L Homme R Volt Camus
Qu’est-ce qu’un homme révolté ? C’est d’abord un homme qui dit non. Mais s’il refuse, il ne renonce pas : c’est aussi un homme qui dit oui. Entrons dans le détail avec le mouvement de révolte. Un fonctionnaire qui a reçu des ordres toute sa vie juge soudain inacceptable un nouveau commandement. Il se dresse et dit non. Que signifie ce non ?

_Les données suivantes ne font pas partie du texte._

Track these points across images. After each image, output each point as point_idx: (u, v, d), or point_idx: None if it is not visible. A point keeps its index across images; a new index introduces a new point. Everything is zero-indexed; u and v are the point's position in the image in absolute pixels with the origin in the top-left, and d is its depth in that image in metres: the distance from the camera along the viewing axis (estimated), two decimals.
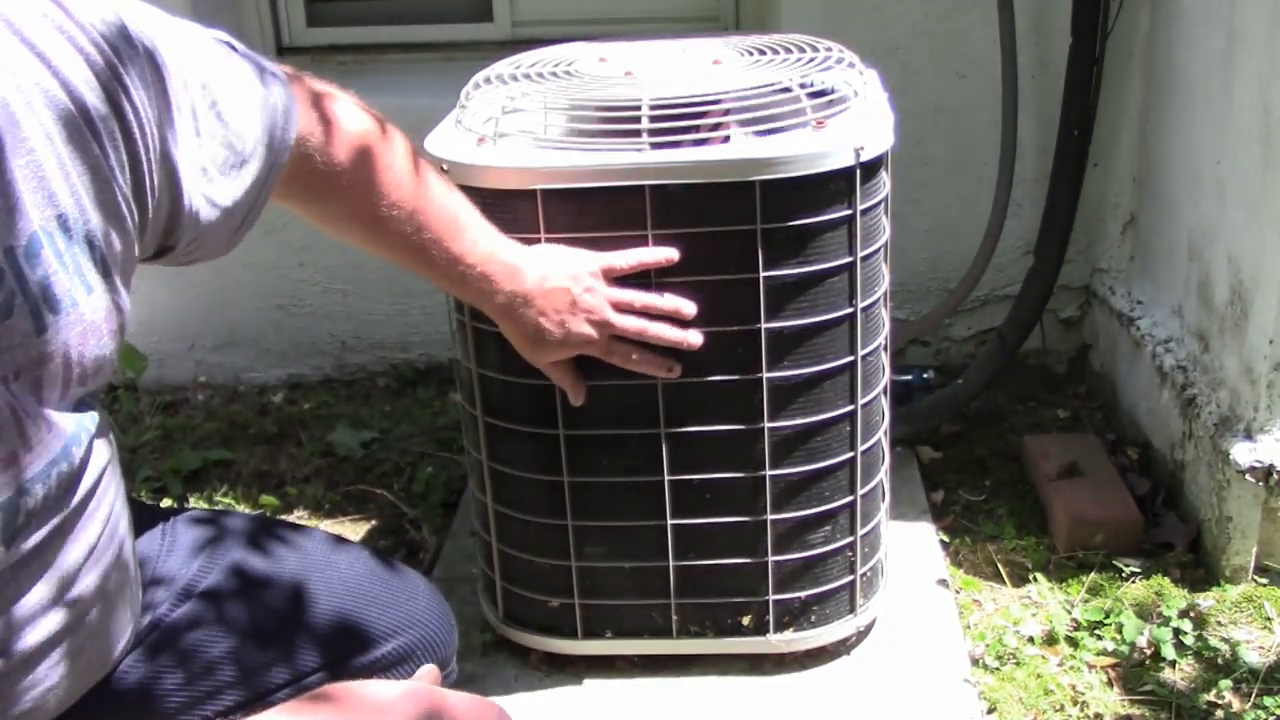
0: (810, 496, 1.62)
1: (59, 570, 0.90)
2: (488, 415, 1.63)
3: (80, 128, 0.85)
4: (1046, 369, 2.54)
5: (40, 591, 0.88)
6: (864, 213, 1.51)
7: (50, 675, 0.91)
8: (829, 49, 1.67)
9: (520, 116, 1.55)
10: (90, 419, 0.91)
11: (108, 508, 0.96)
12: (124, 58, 0.88)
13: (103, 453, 0.94)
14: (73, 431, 0.88)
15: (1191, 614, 1.80)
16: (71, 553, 0.91)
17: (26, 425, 0.83)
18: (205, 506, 2.10)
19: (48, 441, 0.85)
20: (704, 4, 2.62)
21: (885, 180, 1.56)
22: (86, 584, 0.93)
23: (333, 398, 2.64)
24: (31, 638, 0.88)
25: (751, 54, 1.69)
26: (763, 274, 1.49)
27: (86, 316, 0.86)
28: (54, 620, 0.90)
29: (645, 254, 1.48)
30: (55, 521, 0.89)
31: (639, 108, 1.48)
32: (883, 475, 1.71)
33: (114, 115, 0.87)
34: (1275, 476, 1.82)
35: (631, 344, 1.49)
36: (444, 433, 2.45)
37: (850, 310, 1.55)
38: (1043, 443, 2.21)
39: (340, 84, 1.21)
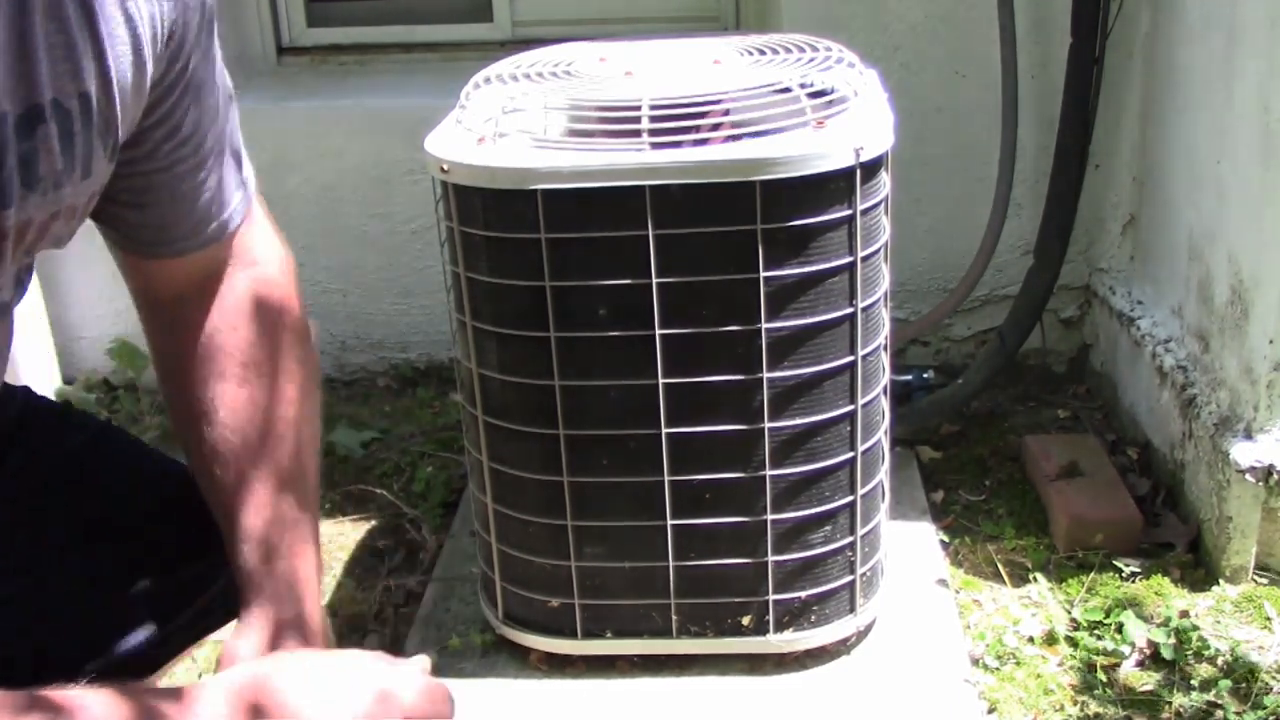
0: (810, 496, 1.62)
1: None
2: (488, 415, 1.63)
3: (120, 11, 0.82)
4: (1046, 369, 2.54)
5: None
6: (864, 213, 1.51)
7: None
8: (829, 49, 1.67)
9: (520, 116, 1.55)
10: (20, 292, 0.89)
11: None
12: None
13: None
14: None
15: (1191, 614, 1.80)
16: None
17: None
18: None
19: None
20: (704, 4, 2.62)
21: (885, 180, 1.56)
22: None
23: (333, 398, 2.64)
24: None
25: (751, 54, 1.68)
26: (763, 274, 1.49)
27: (67, 200, 0.83)
28: None
29: None
30: None
31: (639, 108, 1.48)
32: (883, 475, 1.71)
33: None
34: (1275, 476, 1.82)
35: None
36: (444, 433, 2.45)
37: (850, 310, 1.55)
38: (1043, 443, 2.21)
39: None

Il signifie par exemple : « les choses ont assez duré », « il y a des limites qu’on ne peut pas dépasser
», « jusque-là oui, au-delà non », ou encore « vous allez trop loin ». En somme, ce non affirme l’existence d’une frontière. Cette idée se retrouve sous une autre forme encore dans ce sentiment du révolté que l’autre « exagère », « qu’il n’y a pas de raisons pour », enfin « qu’il outrepasse son droit », la frontière, pour finir, fondant le droit. La révolte ne va pas sans le sentiment d’avoir soi-même en quelque façon et quelque part raison. C’est en cela que le fonctionnaire révolté dit à la fois oui et non. Car il affirme, en même temps que la frontière, tout ce qu’il détient et préserve en deçà de la frontière. Il affirme qu’il y a en lui quelque chose qui vaut qu’on y prenne garde.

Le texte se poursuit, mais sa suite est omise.